▸ **COMPLETE THE FOLLOWING**:
1: According to the book review, where was Mr. Cooke's account of his trips kept for six decades?
2: Reproduce the book review verbatim from "Mr. Cooke was not" to "of the Depression.".

▸ **TEXT BLOCK**:
----

Soon after the Japanese bombing of Pearl Harbor, Alistair Cooke, a reporter for the BBC, made a shrewd decision. As his fellow journalists converged on Washington, he bought a Lincoln Zephyr, recapped its bald tires and took to the road to see what was going on in the rest of the United States and what Americans outside the circles of government thought about the war.
The reporter was a little late meeting his deadline, as Sir Harold Evans points out in his introduction to "The American Home Front, 1941-1942." Mr. Cooke's account of his two lengthy trips across the United States lay buried in a closet in his Manhattan apartment for six decades before being discovered by an assistant sorting through his papers just a few weeks before his death in March 2004. In 1945 Mr. Cooke's publishers had decided that, with Japan and Germany defeated, readers did not want to relive the war. Mr. Cooke's tour was old news.
Well, it feels very fresh now. Crisscrossing the American continent from east to west and north to south, stopping in diners and bus stations and newly humming industrial plants, Mr. Cooke brings to life an America stepping into the unknown, committing its muscle and blood to an enterprise that most citizens could barely articulate, in places most of them had never heard of. On Dec. 7, 1941, Mr. Cooke writes, "a lot of people were left sitting in their homes not 'stunned' as the newspapers have it but fuzzily wondering where Pearl Harbor was."
"The American Home Front" will come as a revelation to American audiences who knew Mr. Cooke only as the urbane host of "Masterpiece Theater" or of the BBC series "America" or, for that matter, of his weekly "Letter From America," a BBC radio broadcast that ran from 1946 to 2004. In addition to being a broadcaster, Mr. Cooke was a print reporter, and a superb one, with a sharp, skeptical eye and a stylish pen. Both are on brilliant display here.
Despite the grim circumstances, "The American Home Front" can be read, with great pleasure, as nothing more than a colorful travelogue, given poignancy by the passage of time. Cruising down two-lane highways, along routes since shoved aside by the interstates, Mr. Cooke sees a vanished America of drug stores and soda fountains, of unspoiled Western forests and empty, pristine beaches.
He encounters regional differences that the intervening decades have smoothed out, and character types that no longer exist. After puzzling over the mysteries of Texas, Mr. Cooke stubs his toe against the flinty resistance of Vermont farmers, who respond to his every inquiry with one or two monosyllables. He senses an entry point after reading that the maple syrup industry faces complete collapse, since wartime restrictions do not allow syrup to be shipped in steel drums.
"When I tried to fume with a little decent sympathy, I was regarded with slow, eye-blinking boredom," he writes. "I was simply not one of the family, and the implication was that every family should be left to bury its own. Evidently Vermont, like Texas, is an ideology as well as a state."
Mr. Cooke was not simply putting random miles on the odometer. He was driven by burning curiosity and the need to learn about matters of life-and-death importance. Now that the United States had entered the war, what could Britain expect? In his restless wanderings, Mr. Cooke compiles a comprehensive report on an industrial and agricultural powerhouse coming to life after the dead years of the Depression.
His most valuable, vivid reporting shows, at ground level, the social upheavals and mass migration of the early 1940's, as armies of previously unemployed workers head off to well-paying jobs at shipyards and steel mills in San Francisco and Seattle, or to previously unheard-of towns like Charlestown, Ind., where the government decided to create a smokeless gunpowder plant and with it 5,000 jobs.

----

▸ **ENTRIES**:
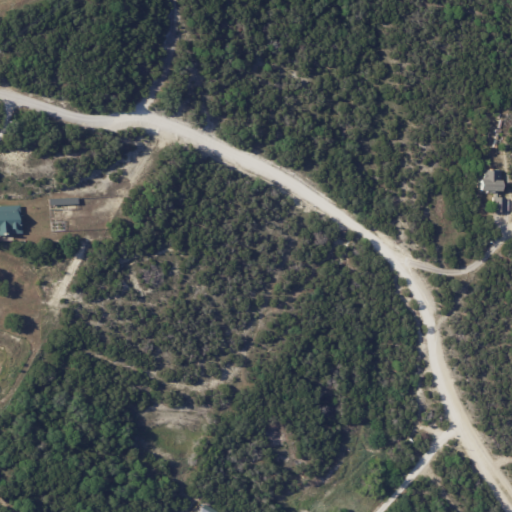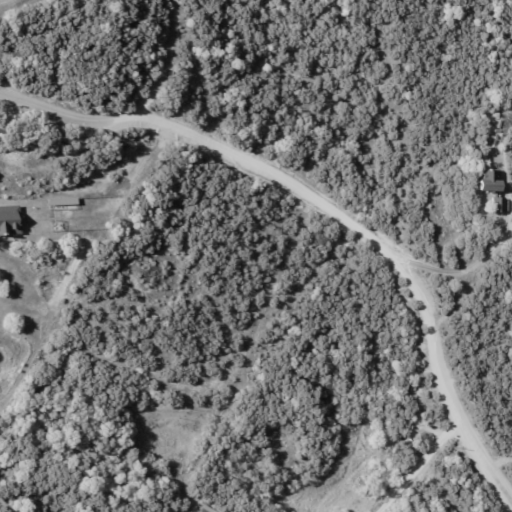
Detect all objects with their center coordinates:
road: (8, 107)
building: (508, 125)
building: (491, 181)
building: (492, 189)
building: (500, 205)
road: (330, 212)
building: (9, 219)
building: (10, 219)
road: (459, 271)
road: (425, 469)
building: (205, 508)
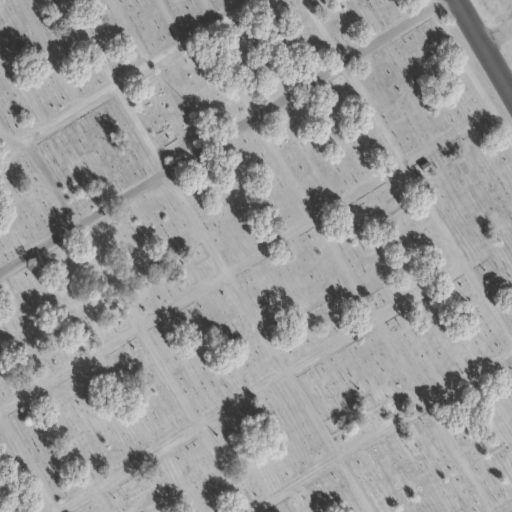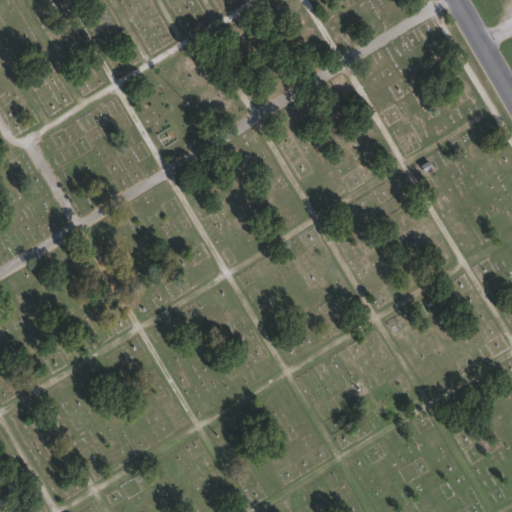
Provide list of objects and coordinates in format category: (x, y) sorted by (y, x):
road: (248, 1)
road: (426, 3)
road: (436, 3)
road: (208, 11)
road: (169, 23)
road: (129, 31)
road: (322, 31)
road: (494, 31)
road: (89, 42)
road: (482, 50)
road: (49, 51)
road: (149, 61)
road: (227, 74)
road: (23, 84)
road: (296, 89)
road: (486, 102)
road: (372, 112)
road: (138, 126)
road: (21, 138)
road: (283, 167)
road: (119, 196)
road: (432, 212)
road: (71, 218)
road: (313, 218)
road: (193, 221)
park: (251, 260)
road: (344, 268)
road: (452, 269)
road: (105, 275)
road: (112, 341)
road: (17, 361)
road: (166, 376)
road: (467, 377)
road: (219, 411)
road: (437, 425)
road: (63, 440)
road: (327, 441)
road: (27, 465)
road: (222, 469)
road: (293, 485)
road: (98, 501)
road: (2, 507)
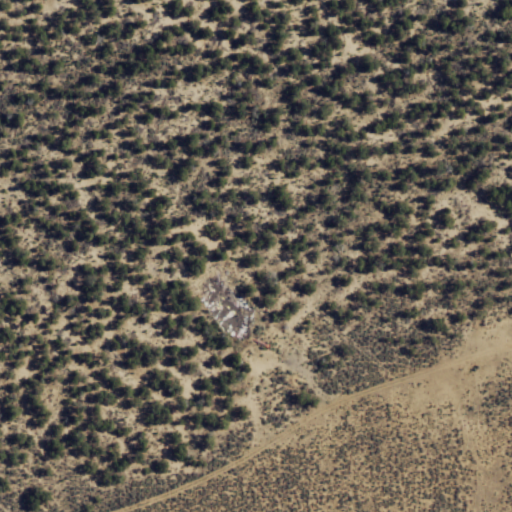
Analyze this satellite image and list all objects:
road: (260, 406)
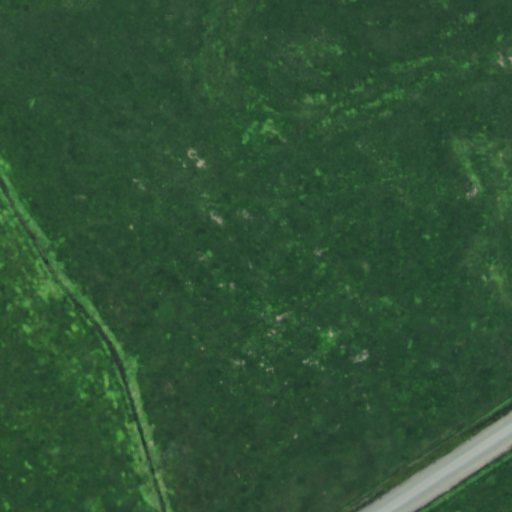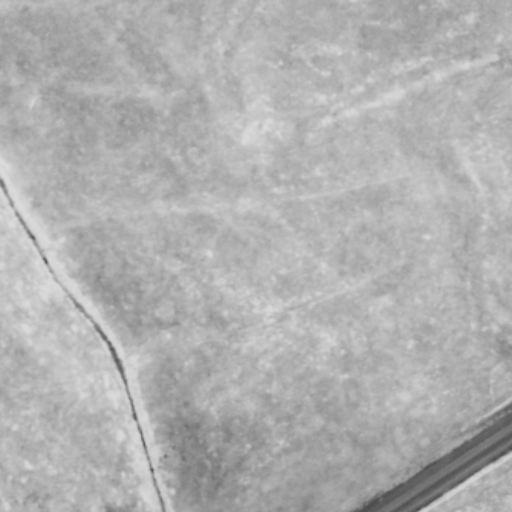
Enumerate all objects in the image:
road: (455, 474)
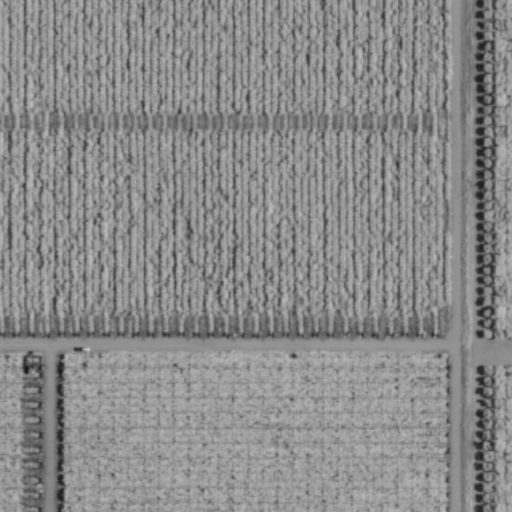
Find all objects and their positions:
crop: (241, 255)
road: (471, 256)
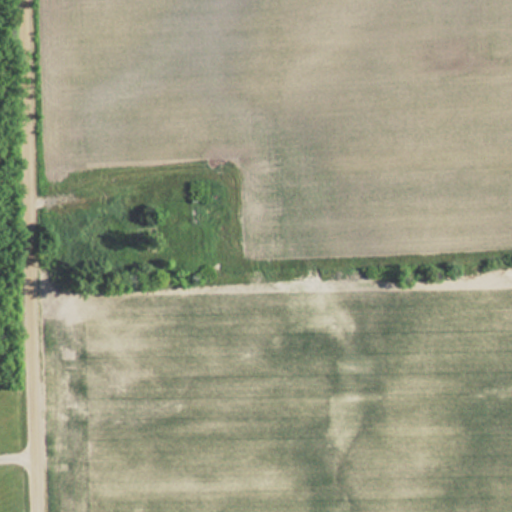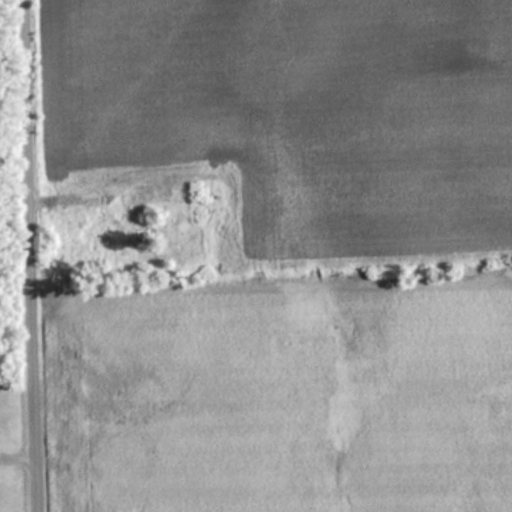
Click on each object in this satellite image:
road: (31, 256)
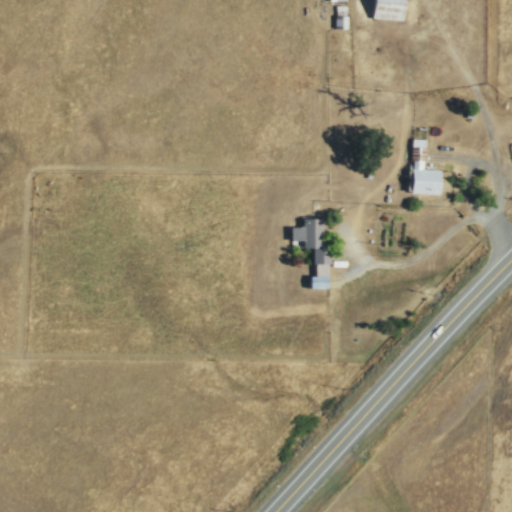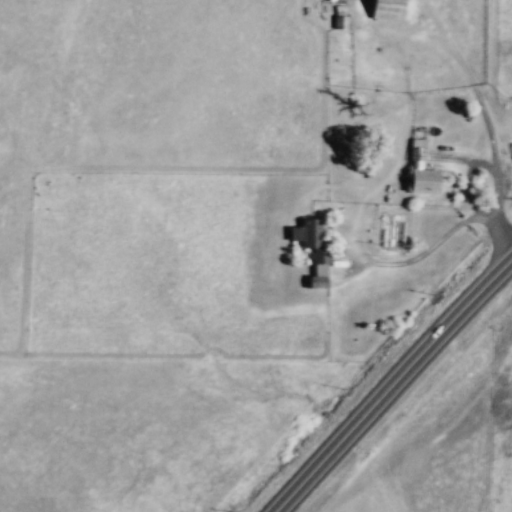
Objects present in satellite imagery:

----

▸ **SOLUTIONS PER TASK**:
1: In a closet in his Manhattan apartment.

2:
Mr. Cooke was not simply putting random miles on the odometer. He was driven by burning curiosity and the need to learn about matters of life-and-death importance. Now that the United States had entered the war, what could Britain expect? In his restless wanderings, Mr. Cooke compiles a comprehensive report on an industrial and agricultural powerhouse coming to life after the dead years of the Depression.